- [Selected passage]:
......

I've tried the following:
Code: Select all
implode('</td><td align="right">', number_format(($row2), ",")
no results show in webpage
Code: Select all
number_format(implode('</td><td align="right">', $row2), ",")
only first column shows in webpage but properly formatted
Code: Select all
$row2 = number_format(mysql_fetch_row($r2), ",");
no results show in webpage
What is the proper way to do this?
Posted: Mon May 08, 2006 8:25 pm
by feyd
number_format() does not process arrays. $row2 is an array. You want the elements of $row2 to be altered by
number_format(), so you may want to use
array_map() or another loop that sets each element to the results from
number_format() for that element.
Posted: Mon May 08, 2006 10:09 pm
by jonah
Is there a way to use print, printf or sprintf to do this?
array_map seems to be overcomplicated.
Posted: Tue May 09, 2006 2:06 pm
by jonah
Took your suggestion and used array_map to call a number_format function
before printing. This displays the integer data just the way I want. However, as
part of the final display, I add two numbers together for each column to get a
total using the formatted data as a base. The totals are now sums of the
truncated versions (with the comma as the demarcation point) of the formatted
numbers.

......

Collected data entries

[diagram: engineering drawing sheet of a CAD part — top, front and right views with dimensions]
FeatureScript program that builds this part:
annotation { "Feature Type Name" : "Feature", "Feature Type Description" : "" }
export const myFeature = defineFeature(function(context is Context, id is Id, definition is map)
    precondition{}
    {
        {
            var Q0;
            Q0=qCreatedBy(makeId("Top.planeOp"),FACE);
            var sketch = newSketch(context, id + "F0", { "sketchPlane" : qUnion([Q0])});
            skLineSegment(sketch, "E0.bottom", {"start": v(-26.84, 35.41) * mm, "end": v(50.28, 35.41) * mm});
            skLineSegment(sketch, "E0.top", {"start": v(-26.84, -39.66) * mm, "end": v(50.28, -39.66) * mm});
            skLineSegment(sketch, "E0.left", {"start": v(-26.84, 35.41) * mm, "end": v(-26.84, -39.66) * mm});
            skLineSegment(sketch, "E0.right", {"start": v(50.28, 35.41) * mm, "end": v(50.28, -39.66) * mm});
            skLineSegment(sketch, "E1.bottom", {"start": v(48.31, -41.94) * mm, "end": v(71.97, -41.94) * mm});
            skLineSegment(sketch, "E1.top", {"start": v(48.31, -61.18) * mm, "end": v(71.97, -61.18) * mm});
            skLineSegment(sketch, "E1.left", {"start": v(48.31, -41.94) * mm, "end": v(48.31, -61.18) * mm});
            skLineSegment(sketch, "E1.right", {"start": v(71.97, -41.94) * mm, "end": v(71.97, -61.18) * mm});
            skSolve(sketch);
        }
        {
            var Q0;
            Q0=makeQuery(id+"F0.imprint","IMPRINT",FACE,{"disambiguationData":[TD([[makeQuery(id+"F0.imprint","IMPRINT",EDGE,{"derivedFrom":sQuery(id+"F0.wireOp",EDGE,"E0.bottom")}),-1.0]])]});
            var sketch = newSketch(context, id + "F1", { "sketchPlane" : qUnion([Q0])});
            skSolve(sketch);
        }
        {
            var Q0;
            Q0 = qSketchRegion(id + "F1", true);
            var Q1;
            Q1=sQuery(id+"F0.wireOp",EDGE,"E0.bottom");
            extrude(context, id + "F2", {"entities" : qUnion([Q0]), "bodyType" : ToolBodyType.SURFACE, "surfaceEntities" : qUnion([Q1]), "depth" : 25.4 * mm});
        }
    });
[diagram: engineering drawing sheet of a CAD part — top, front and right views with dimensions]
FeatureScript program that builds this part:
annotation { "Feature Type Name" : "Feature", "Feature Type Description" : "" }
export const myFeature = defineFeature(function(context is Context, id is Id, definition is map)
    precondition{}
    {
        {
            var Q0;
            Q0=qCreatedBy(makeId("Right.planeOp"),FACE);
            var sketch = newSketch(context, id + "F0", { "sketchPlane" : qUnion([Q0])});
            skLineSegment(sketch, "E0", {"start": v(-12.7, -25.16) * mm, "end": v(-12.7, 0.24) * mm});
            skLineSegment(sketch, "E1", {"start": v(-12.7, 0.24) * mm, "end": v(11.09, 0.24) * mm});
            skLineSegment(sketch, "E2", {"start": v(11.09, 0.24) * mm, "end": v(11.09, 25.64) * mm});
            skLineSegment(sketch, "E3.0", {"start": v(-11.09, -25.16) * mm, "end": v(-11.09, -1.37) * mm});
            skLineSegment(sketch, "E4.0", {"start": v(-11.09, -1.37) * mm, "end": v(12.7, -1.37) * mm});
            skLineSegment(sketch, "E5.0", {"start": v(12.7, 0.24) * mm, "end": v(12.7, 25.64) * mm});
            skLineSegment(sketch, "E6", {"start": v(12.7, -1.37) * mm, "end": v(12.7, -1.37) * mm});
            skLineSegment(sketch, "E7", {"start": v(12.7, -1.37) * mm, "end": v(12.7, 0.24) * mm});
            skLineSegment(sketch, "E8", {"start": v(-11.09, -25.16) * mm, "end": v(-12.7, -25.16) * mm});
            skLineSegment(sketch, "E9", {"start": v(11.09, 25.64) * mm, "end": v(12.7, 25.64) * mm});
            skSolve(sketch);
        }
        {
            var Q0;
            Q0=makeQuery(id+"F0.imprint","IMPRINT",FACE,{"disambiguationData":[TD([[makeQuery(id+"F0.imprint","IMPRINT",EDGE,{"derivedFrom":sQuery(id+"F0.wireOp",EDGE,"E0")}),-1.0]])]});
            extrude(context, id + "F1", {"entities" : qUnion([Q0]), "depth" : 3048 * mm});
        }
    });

......

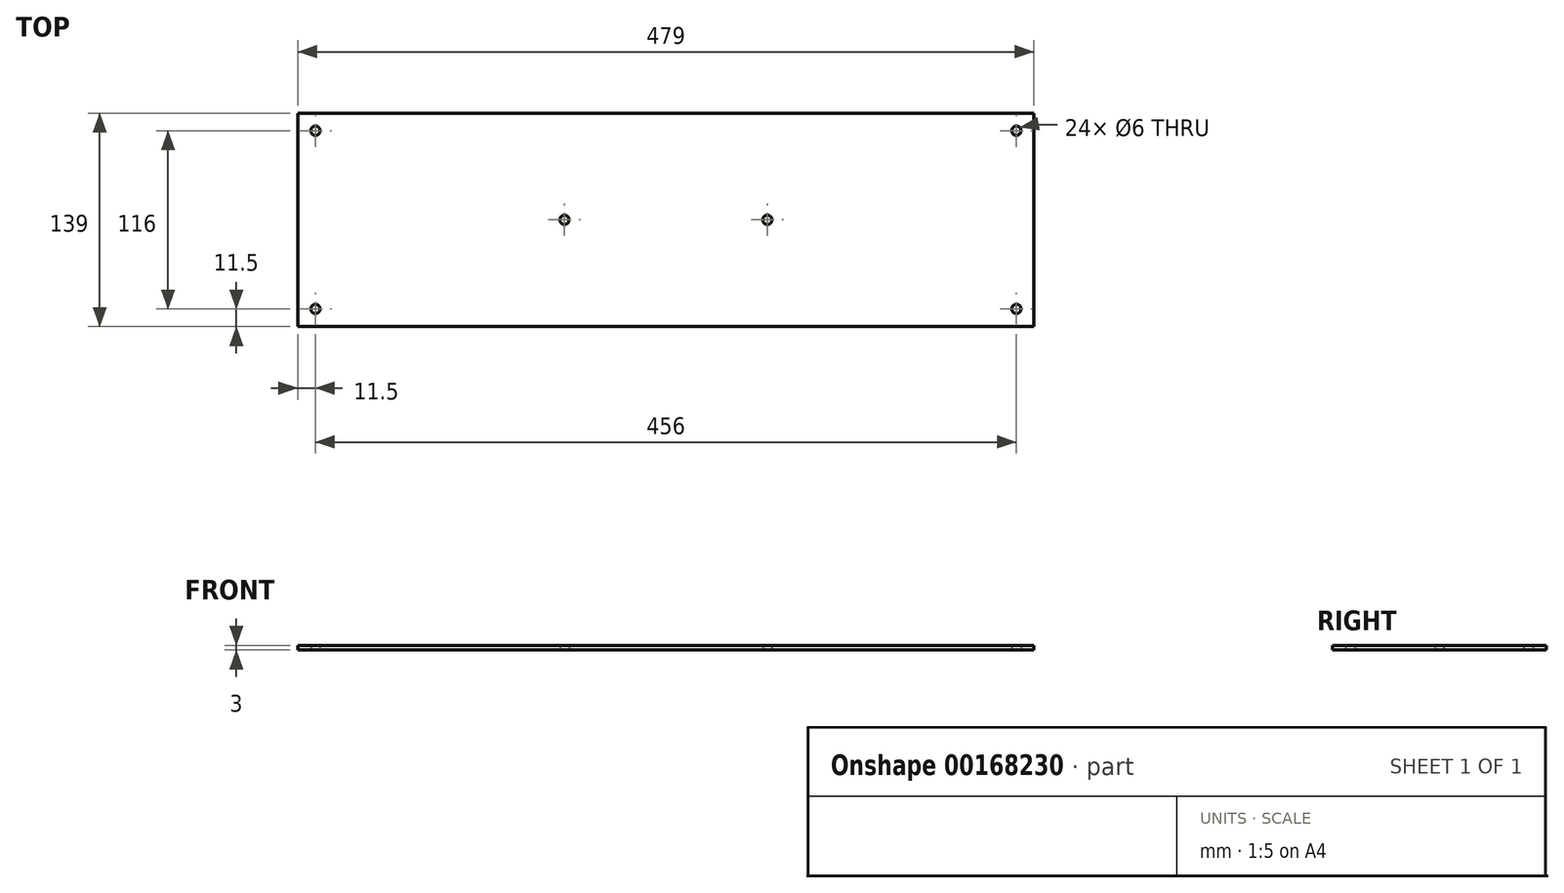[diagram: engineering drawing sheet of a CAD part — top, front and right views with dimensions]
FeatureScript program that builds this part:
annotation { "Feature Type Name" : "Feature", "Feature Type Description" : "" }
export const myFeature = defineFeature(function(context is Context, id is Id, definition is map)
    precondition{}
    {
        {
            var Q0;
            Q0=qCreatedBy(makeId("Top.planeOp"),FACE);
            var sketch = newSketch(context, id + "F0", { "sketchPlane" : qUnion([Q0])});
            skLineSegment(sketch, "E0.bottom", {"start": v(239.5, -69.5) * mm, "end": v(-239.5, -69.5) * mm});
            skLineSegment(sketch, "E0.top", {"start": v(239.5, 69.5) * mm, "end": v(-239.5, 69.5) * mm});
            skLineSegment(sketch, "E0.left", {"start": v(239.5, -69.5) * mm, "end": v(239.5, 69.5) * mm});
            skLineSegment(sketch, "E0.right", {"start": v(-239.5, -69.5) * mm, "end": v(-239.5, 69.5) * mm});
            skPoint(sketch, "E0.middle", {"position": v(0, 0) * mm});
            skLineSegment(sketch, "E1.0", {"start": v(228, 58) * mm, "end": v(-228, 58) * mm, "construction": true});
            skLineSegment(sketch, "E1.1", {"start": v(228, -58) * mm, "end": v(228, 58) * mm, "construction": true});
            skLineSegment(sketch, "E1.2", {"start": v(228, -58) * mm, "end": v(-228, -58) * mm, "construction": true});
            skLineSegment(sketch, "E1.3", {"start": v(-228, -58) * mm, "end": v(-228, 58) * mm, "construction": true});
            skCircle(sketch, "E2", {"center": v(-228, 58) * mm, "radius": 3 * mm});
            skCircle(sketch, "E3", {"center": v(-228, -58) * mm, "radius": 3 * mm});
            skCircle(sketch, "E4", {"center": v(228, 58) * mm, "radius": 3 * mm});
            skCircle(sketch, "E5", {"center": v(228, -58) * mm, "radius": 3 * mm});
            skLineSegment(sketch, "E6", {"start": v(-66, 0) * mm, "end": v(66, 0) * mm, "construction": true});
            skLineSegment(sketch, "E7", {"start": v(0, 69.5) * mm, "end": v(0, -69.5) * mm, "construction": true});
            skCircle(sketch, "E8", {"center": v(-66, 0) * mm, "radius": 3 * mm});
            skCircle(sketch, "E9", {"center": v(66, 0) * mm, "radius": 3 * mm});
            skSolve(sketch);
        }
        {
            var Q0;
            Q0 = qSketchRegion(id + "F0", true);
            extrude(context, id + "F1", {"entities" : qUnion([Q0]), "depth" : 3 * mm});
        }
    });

......

- [Tasks and exercises]:
1. In the forum thread about formatting PHP numbers, why does feyd suggest using array_map() or a loop instead of passing $row2 directly to number_format()? Answer in one to three sentences.
2. Answer these questions about the forum thread on formatting PHP numbers.
(a) What appeared on the webpage after the attempt that wrapped implode() inside number_format()?
(b) On what date and at what time was feyd's reply posted?
(c) Which function did jonah finally use to call a number_format function before printing?
3. Resume the forum thread about formatting PHP numbers, continuing from its last sentence.
The records have no connection to the text.

- [Answers per task]:
1. number_format() does not process arrays, and $row2 is an array. To format each value, number_format() has to be applied to every element separately, either with array_map() or with a loop that sets each element to its formatted result.

2.
(a) Only the first column appeared, but it was properly formatted.
(b) Mon May 08, 2006, at 8:25 pm.
(c) array_map.

3.
Code: Select all
function fmt($f) {
return number_format($f,0);
}
for ( $n = 0; $n < $numrows; $n++ ) {
$fld = mysql_num_fields($r2);
$row2 = array_map("fmt", mysql_fetch_row($r2));
$row3 = array_map("fmt", mysql_fetch_row($r3));
$land .= '<td align="right">' . implode('</td><td align="right">', $row2) . '</td></tr>';
echo '<tr><td align="right">' . mysql_result($r1,$n,"PIN") . '</td><td bgcolor="yellow">' . mysql_result($r1,$n,"Name") . '</td></tr>';
echo '<tr><td><br></td><td>Land</td>' . $land;
$bldg .= '<td align="right">' . implode('</td><td align="right">', $row3) . '</td></tr>';
echo '<tr><td><br></td><td>Buildings</td>' . $bldg;
for ( $j=0; $j < $fld; $j++ ) {
$sline .= '<td align="right">------------</td>';
$tot .= '<td align="right">' . ($row2[$j] + $row3[$j]) . '</td>';
$dline .= '<td align="right">========</td>';
}
I realize that I am using formatted data to perform an 'add' and this is the probable cause
of the problem i.e. comma acting as a decimal point. However, I want to slim the code as
much as possible. Can this be done in this or some other fashion without having to create
other variables just to hold the formatted data while using the raw mysql_fetch_row to
perform the math addition?
Posted: Tue May 09, 2006 2:14 pm
by RobertGonzalez
Have you considered reading the mysql query result into an array and using that array for data manipulation? Something along the lines of...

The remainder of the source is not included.